Zuhören ist das Gegenteil von reden. Musik will gehört werden, der Musiker will Zuhörer. Er braucht sie. Er wirbt um sie. Aber -
von guter Musik ist der Musiker selbst ergriffen. Er hört sich. Er hört sich zu. Und das hören die, die ihm zuhören. Die, die offen für die Magie der Musik sind. Großes Wort. Das Musik hören schafft Gemeinschaft und trägt über den bloßen Augenblick hinaus. “To forget about life for a while” = um sich aus den Niederungen eines anstrengenden Tages und Lebens in einen angenehmen Zustand des Sinnierens und Träumens mitnehmen zu lassen - dazu setzen sich die Leute an die Bar und hören dem “piano man” zu. Jetzt mal ganz profan gesprochen.

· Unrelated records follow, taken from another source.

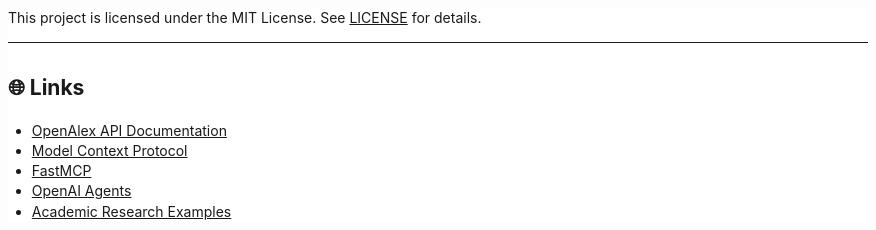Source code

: This project is licensed under the MIT License. See [LICENSE](LICENSE) for details.

---

## 🌐 Links

- [OpenAlex API Documentation](https://docs.openalex.org/)
- [Model Context Protocol](https://modelcontextprotocol.io/)
- [FastMCP](https://github.com/ContextualAI/fastmcp)
- [OpenAI Agents](https://github.com/openai/openai-agents)
- [Academic Research Examples](examples/)
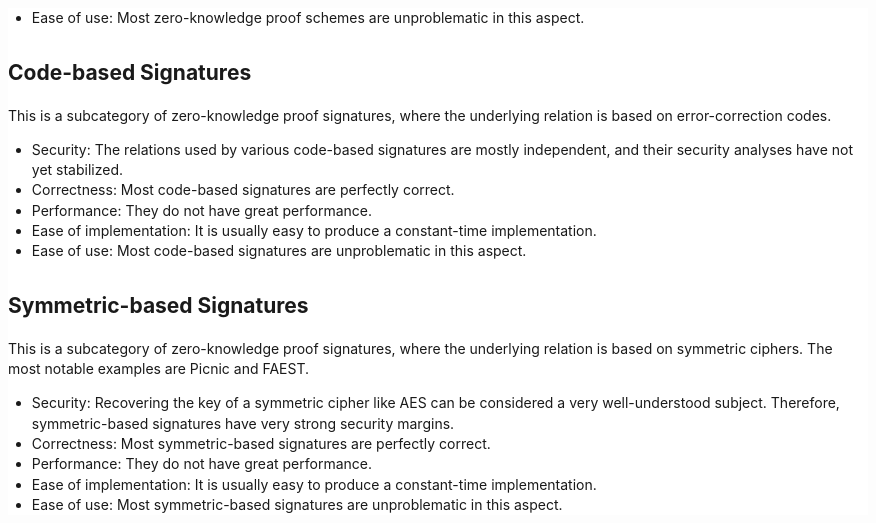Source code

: * Ease of use: Most zero-knowledge proof schemes are unproblematic in this aspect.

## Code-based Signatures

This is a subcategory of zero-knowledge proof signatures, where the underlying relation is based on error-correction codes.

* Security: The relations used by various code-based signatures are mostly independent, and their security analyses have not yet stabilized.
* Correctness: Most code-based signatures are perfectly correct.
* Performance: They do not have great performance.
* Ease of implementation: It is usually easy to produce a constant-time implementation.
* Ease of use: Most code-based signatures are unproblematic in this aspect.

## Symmetric-based Signatures

This is a subcategory of zero-knowledge proof signatures, where the underlying relation is based on symmetric ciphers.
The most notable examples are Picnic and FAEST.

* Security: Recovering the key of a symmetric cipher like AES can be considered a very well-understood subject.
Therefore, symmetric-based signatures have very strong security margins.
* Correctness: Most symmetric-based signatures are perfectly correct.
* Performance: They do not have great performance.
* Ease of implementation: It is usually easy to produce a constant-time implementation.
* Ease of use: Most symmetric-based signatures are unproblematic in this aspect.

… wird heute abend, am 27.11. um 19 Uhr auf Schloss Biebrich am Wiesbadener Rheinufer ein charity dinner veranstaltet. Der Wirtschaftsclub “Taunus Connection” hat Fritz Rau und mich dazu eingeladen. Fritz erzählt über das “making of” Tabaluga - eine höchst erfolgreiche Produktion - made in Germany. Der Erlös des Abends kommt der Tabalugastiftung zugute.
Und ich singe neben anderen Premieren von Eric Clapton und Ray Charles auch mein erstes Maffay-Lied “ich wollte nie erwachsen sein”. Stimmt.

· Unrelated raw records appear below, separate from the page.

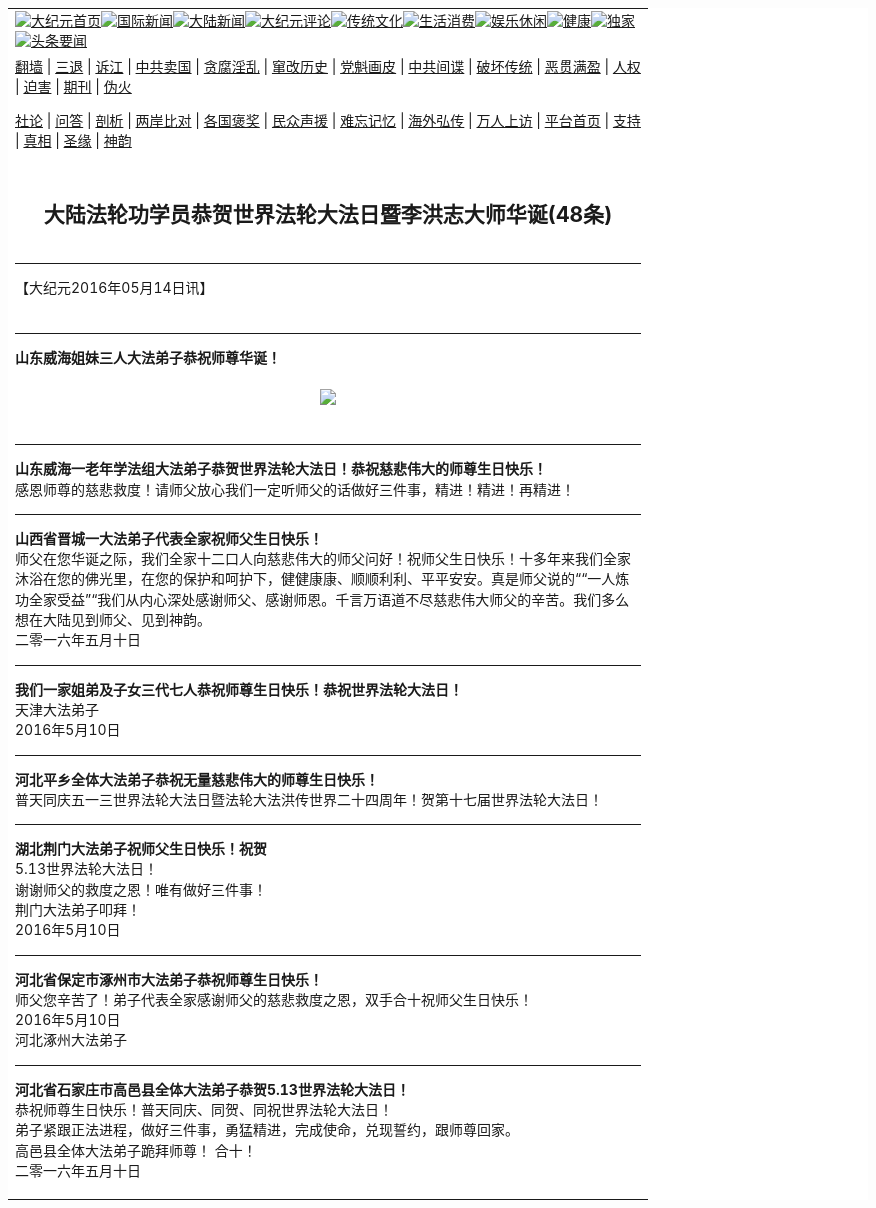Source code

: <a name="1" id="1" target="_blank"></a><span id="1"></span>
<table align=center border="0"><tr><td colspan="2" VALIGN=TOP><a href="https://github.com/1992513/djy/blob/master/gb/nf1351518.md#1"><img src="https://raw.githubusercontent.com/1992513/www/master/t/djy/1.jpg" title="大纪元首页" alt="大纪元首页"></a><a href="https://github.com/1992513/djy/blob/master/gb/n24hr.md#1"><img src="https://raw.githubusercontent.com/1992513/www/master/t/djy/3.jpg" title="国际新闻" alt="国际新闻"></a><a href="https://github.com/1992513/djy/blob/master/gb/nsc413.md#1"><img src="https://raw.githubusercontent.com/1992513/www/master/t/djy/4.jpg" title="大陆新闻" alt="大陆新闻"></a><a href="https://github.com/1992513/djy/blob/master/gb/news392.md#1"><img src="https://raw.githubusercontent.com/1992513/www/master/t/djy/5.jpg" title="大纪元评论" alt="大纪元评论"></a><a href="https://github.com/1992513/djy/blob/master/gb/news2007.md#1"><img src="https://raw.githubusercontent.com/1992513/www/master/t/djy/6.jpg" title="传统文化" alt="传统文化"></a><a href="https://github.com/1992513/djy/blob/master/gb/news2008.md#1"><img src="https://raw.githubusercontent.com/1992513/www/master/t/djy/7.jpg" title="生活消费" alt="生活消费"></a><a href="https://github.com/1992513/djy/blob/master/gb/ncyule.md#1"><img src="https://raw.githubusercontent.com/1992513/www/master/t/djy/8.jpg" title="娱乐休闲" alt="娱乐休闲"></a><a href="https://github.com/1992513/djy/blob/master/gb/nsc1002.md#1"><img src="https://raw.githubusercontent.com/1992513/www/master/t/djy/9.jpg" title="健康" alt="健康"></a><a href="https://github.com/1992513/djy/blob/master/gb/nf6092.md#1"><img src="https://raw.githubusercontent.com/1992513/www/master/t/djy/10a.jpg" title="独家" alt="独家"></a><a href="https://github.com/1992513/djy/blob/master/gb/nf4514.md#1"><img src="https://raw.githubusercontent.com/1992513/www/master/t/djy/12a.jpg" title="头条要闻" alt="头条要闻"></a></td></tr>
<tr><td colspan="2" VALIGN=TOP><a target="_blank" href="https://github.com/1992513/www/blob/master/README.md?zsrh#1">翻墙</a> | <a target="_blank" href="https://github.com/1992513/djy/blob/master/gb/nf5657.md#1">三退</a> | <a target="_blank" href="https://github.com/1992513/djy/blob/master/gb/nf6124.md#1">诉江</a> | <a target="_blank" href="https://github.com/1992513/djy/blob/master/gb/nf1176117.md#1">中共卖国</a> | <a target="_blank" href="https://github.com/1992513/djy/blob/master/gb/nf5773.md#1">贪腐淫乱</a> | <a target="_blank" href="https://github.com/1992513/djy/blob/master/gb/nf1176115.md#1">窜改历史</a> | <a target="_blank" href="https://github.com/1992513/djy/blob/master/gb/nf1176107.md#1">党魁画皮</a> | <a target="_blank" href="https://github.com/1992513/djy/blob/master/gb/nf1320400.md#1">中共间谍</a> | <a target="_blank" href="https://github.com/1992513/djy/blob/master/gb/nf1176114.md#1">破坏传统</a> | <a target="_blank" href="https://github.com/1992513/ntdtv/blob/master/gb/prog447_1.md#1">恶贯满盈</a> | <a target="_blank" href="https://github.com/1992513/djy/blob/master/gb/ncid278.md#1">人权</a> | <a target="_blank" href="https://github.com/1992513/djy/blob/master/gb/nf1176111.md#1">迫害</a> | <a target="_blank" href="https://gitlab.com/szzdlab/mh-qikan/blob/master/README.md#1">期刊</a> | <a target="_blank" href="https://github.com/1992513/djy/blob/master/gb/nf5562.md#1">伪火</a></p><p><a target="_blank" href="https://github.com/1992513/djy/blob/master/gb/9p.md#1">社论</a> | <a target="_blank" href="https://github.com/1992513/djy/blob/master/gb/nf4378.md#1">问答</a> | <a target="_blank" href="https://github.com/1992513/djy/blob/master/gb/nf5792.md#1">剖析</a> | <a target="_blank" href="https://github.com/1992513/djy/blob/master/gb/nf5735.md#1">两岸比对</a> | <a target="_blank" href="https://github.com/1992513/djy/blob/master/gb/nf6119.md#1">各国褒奖</a> | <a target="_blank" href="https://github.com/1992513/djy/blob/master/gb/nf6120.md#1">民众声援</a> | <a target="_blank" href="https://github.com/1992513/djy/blob/master/gb/nf1188594.md#1">难忘记忆</a> | <a target="_blank" href="https://github.com/1992513/djy/blob/master/gb/nf3180.md#1">海外弘传</a> | <a target="_blank" href="https://github.com/1992513/djy/blob/master/gb/nf5410.md#1">万人上访</a> | <a target="_blank" href="https://github.com/1992513/www/blob/master/README.md?zsrh#1">平台首页</a> | <a target="_blank" href="https://github.com/1992513/djy/blob/master/gb/nf4386.md#1">支持</a> | <a target="_blank" href="https://github.com/1992513/djy/blob/master/gb/nf4389.md#1">真相</a> | <a target="_blank" href="https://github.com/1992513/djy/blob/master/gb/nf5790.md#1">圣缘</a> | <a target="_blank" href="https://github.com/1992513/djy/blob/master/gb/nf4786.md#1">神韵</a></td></tr>
<tr><td VALIGN=TOP width="626"><h2 align=center>大陆法轮功学员恭贺世界法轮大法日暨李洪志大师华诞(48条)</h2>
<h6></h6>
<hr>
	<p>【大纪元2016年05月14日讯】<br />
<br /><B></p>
<hr size=1>山东威海姐妹三人大法弟子恭祝师尊华诞！</B><br /><center><br /><ahref=http://www.minghui.org/mh/article_images/2016-5-12-605100911236p0_01.jpg><img src=http://www.minghui.org/mh/article_images/2016-5-12-605100911236p0_01--ss.jpg /></a><br /></center><br /><B></p>
<hr size=1>山东威海一老年学法组大法弟子恭贺世界法轮大法日！恭祝慈悲伟大的师尊生日快乐！</B><br />感恩师尊的慈悲救度！请师父放心我们一定听师父的话做好三件事，精进！精进！再精进！<br /><B></p>
<hr size=1>山西省晋城一大法弟子代表全家祝师父生日快乐！</B><br />师父在您华诞之际，我们全家十二口人向慈悲伟大的师父问好！祝师父生日快乐！十多年来我们全家沐浴在您的佛光里，在您的保护和呵护下，健健康康、顺顺利利、平平安安。真是师父说的““一人炼功全家受益”“我们从内心深处感谢师父、感谢师恩。千言万语道不尽慈悲伟大师父的辛苦。我们多么想在大陆见到师父、见到神韵。<br />二零一六年五月十日<br /><B></p>
<hr size=1>我们一家姐弟及子女三代七人恭祝师尊生日快乐！恭祝世界法轮大法日！</B><br />天津大法弟子<br />2016年5月10日<br /><B></p>
<hr size=1>河北平乡全体大法弟子恭祝无量慈悲伟大的师尊生日快乐！</B><br />普天同庆五一三世界法轮大法日暨法轮大法洪传世界二十四周年！贺第十七届世界法轮大法日！<br /><B></p>
<hr size=1>湖北荆门大法弟子祝师父生日快乐！祝贺</B><br />5.13世界法轮大法日！<br />谢谢师父的救度之恩！唯有做好三件事！<br />荆门大法弟子叩拜！<br />2016年5月10日<br /><B></p>
<hr size=1>河北省保定市涿州市大法弟子恭祝师尊生日快乐！</B><br />师父您辛苦了！弟子代表全家感谢师父的慈悲救度之恩，双手合十祝师父生日快乐！<br />2016年5月10日<br />河北涿州大法弟子<br /><B></p>
<hr size=1>河北省石家庄市高邑县全体大法弟子恭贺5.13世界法轮大法日！</B><br />恭祝师尊生日快乐！普天同庆、同贺、同祝世界法轮大法日！<br />弟子紧跟正法进程，做好三件事，勇猛精进，完成使命，兑现誓约，跟师尊回家。<br />高邑县全体大法弟子跪拜师尊！ 合十！<br />二零一六年五月十日<br /><B></p>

4196 - in Worten Viertausendeinhundertsechsundneunzig - ist das Spendenergebnis des Abends in Euro ausgedrückt. Sauberle!
Good morning blues, good morning boogie woogie,
hallo, liebe Freunde handgemachter Livemusik,
frisch ist doch besser! Hier ist es - mein Internet-Tagebuch, mein Blog. Aus dem malerischen Hügelland der Rheinhessischen Schweiz, aus meinem Musikantenleben mit einem kraftvollen Grüezi hinaus in die Welt.
Übermorgen, am 16. November - im “Sherry & Port” in Wiesbaden, ab halb neun. 20.30 - Mittlerweile seit sechzehn Jahren - gegr. anno 1991 - haue ich ebendort in die Tastatur.
My good old friend and soulbrother Harry, Harald Mad Doc Guha, wird zu meiner großen Freude erneut mit hineingreifen - in Klavier und Geschehen, nicht wahr.